Bereshit · בְרֵאשִית · Genesis

The Brothers Plot — Into the Pit

לְכוּ וְנַהַרְגֵהוּ
Genesis 37:12–24
Genesis 37:20
וְעַתָּה לְכוּ וְנַהַרְגֵהוּ וְנַשְׁלִכֵהוּ בְּאַחַד הַבֹּרוֹת
V'atah lechu v'nahargenu v'nashlicehu b'achad haborot.
“Come now, let us kill him and throw him into one of the pits.”
The Brothers Plot — Into the Pit

A Father Sends His Son

Jacob sends Joseph to check on his brothers at Shechem — the same place where Simeon and Levi massacred a city for Dinah. Joseph wanders. A man finds him wandering in a field and tells him his brothers have gone on to Dothan. Joseph goes to Dothan. The brothers see him coming from afar. "The dreamer is coming," they say (Gen 37:19). They conspire to kill him.

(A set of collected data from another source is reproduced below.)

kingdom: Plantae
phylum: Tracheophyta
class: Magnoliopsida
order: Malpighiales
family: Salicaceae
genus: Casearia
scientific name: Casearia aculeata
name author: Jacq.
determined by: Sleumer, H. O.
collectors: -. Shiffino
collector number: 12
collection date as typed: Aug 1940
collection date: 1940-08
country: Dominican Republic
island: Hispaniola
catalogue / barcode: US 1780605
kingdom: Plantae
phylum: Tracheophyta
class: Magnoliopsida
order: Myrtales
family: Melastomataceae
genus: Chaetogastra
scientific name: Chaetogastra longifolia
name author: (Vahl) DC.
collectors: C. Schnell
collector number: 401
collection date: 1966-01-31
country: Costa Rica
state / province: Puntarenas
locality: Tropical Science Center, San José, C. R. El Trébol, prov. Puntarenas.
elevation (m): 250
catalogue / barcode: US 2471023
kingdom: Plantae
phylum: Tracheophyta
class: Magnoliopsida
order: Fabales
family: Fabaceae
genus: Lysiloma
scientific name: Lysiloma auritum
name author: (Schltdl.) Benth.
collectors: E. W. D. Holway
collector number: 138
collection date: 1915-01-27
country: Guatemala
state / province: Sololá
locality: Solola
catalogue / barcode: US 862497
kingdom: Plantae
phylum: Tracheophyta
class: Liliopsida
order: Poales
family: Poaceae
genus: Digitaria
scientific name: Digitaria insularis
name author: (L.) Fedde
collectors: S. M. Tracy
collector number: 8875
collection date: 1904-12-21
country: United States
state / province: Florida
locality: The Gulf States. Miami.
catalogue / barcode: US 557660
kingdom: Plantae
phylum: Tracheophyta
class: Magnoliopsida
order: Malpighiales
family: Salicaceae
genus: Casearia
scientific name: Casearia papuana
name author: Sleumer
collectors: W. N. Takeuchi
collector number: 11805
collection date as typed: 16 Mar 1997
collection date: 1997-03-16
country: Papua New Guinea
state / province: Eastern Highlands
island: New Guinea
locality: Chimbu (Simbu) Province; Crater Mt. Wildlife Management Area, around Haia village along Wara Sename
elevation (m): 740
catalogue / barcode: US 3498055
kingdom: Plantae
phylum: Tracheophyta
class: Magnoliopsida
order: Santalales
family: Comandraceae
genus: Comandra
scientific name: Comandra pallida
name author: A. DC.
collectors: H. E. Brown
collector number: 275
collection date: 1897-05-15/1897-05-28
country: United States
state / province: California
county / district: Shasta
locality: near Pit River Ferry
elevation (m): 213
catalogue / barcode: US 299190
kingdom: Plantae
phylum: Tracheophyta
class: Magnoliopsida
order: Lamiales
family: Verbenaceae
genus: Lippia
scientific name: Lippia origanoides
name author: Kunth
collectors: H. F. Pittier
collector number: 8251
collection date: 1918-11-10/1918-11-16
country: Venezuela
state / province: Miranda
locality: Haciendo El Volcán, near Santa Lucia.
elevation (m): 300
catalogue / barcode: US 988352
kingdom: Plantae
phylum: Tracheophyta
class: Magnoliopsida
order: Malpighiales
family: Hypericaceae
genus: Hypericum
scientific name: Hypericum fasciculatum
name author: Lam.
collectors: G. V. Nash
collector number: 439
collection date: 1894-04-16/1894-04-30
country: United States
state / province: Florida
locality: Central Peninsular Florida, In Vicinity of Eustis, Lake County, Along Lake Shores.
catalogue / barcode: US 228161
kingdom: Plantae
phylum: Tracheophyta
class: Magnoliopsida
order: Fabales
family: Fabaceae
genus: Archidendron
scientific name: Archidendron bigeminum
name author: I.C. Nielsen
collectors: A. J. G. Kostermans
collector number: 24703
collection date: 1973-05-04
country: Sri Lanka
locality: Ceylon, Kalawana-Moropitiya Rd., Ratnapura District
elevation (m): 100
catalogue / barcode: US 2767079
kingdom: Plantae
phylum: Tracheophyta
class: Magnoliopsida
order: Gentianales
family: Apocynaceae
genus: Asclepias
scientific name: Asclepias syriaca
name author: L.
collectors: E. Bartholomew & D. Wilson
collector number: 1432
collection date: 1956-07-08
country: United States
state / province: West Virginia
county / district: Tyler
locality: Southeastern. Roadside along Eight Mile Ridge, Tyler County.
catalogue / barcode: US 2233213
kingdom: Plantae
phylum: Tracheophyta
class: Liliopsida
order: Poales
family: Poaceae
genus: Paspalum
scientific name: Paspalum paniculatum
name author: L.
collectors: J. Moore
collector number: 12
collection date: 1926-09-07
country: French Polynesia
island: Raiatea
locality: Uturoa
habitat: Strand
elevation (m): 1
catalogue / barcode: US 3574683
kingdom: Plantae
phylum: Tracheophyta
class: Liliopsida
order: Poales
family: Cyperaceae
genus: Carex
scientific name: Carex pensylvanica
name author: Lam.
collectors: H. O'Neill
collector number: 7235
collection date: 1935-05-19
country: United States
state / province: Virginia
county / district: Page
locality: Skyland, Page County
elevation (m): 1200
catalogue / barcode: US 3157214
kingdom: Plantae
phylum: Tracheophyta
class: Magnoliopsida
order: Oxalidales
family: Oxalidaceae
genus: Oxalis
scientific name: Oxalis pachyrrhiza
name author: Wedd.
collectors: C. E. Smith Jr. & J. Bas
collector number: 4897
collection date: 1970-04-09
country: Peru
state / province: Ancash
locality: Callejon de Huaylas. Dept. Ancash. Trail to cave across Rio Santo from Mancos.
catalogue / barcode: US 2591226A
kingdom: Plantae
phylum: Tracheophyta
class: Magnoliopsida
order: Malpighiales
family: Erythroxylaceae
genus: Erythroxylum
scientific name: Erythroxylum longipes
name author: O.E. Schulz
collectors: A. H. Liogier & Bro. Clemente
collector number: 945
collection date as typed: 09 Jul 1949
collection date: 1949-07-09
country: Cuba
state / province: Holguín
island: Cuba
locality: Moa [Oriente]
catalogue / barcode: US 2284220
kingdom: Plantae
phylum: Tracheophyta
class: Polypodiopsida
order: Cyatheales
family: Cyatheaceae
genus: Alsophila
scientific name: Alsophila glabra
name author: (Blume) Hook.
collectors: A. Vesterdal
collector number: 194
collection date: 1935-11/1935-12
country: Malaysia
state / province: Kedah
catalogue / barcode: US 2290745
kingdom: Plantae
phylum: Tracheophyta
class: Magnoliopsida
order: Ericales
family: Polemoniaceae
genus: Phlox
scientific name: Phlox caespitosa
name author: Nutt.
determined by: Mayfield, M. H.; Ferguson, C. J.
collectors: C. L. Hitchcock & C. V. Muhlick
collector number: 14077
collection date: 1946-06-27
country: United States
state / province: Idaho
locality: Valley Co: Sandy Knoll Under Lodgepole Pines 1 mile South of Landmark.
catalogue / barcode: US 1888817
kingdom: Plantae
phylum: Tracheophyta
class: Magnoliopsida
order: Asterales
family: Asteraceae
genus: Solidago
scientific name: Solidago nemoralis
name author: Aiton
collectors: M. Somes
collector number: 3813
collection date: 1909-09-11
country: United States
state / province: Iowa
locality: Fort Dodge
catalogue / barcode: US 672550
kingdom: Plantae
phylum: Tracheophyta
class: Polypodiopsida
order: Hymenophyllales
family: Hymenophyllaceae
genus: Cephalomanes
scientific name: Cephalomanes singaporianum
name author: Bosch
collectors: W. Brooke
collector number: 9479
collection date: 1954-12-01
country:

Reuben intervenes — do not shed blood, throw him in the pit. He plans to return and rescue him. They strip Joseph of his coat — the ketonet passim — and cast him into an empty pit with no water. Then they sit down to eat.

The text pauses here. They sit. They eat. Their brother is in the pit and they eat.

Key Hebrew
בּוֹר
Bor — Pit, cistern. The word bor appears repeatedly in Joseph's story. He is thrown into the bor (37:20). Later he will be placed in the bor of an Egyptian prison (40:15 — the same word). The pit is a place of death without being death itself. Joseph goes down (yarad) into the pit — the same verb used for his descent to Egypt. In each case the descent precedes an elevation. The Torah uses precise language: what looks like the end is a passage downward before the rise.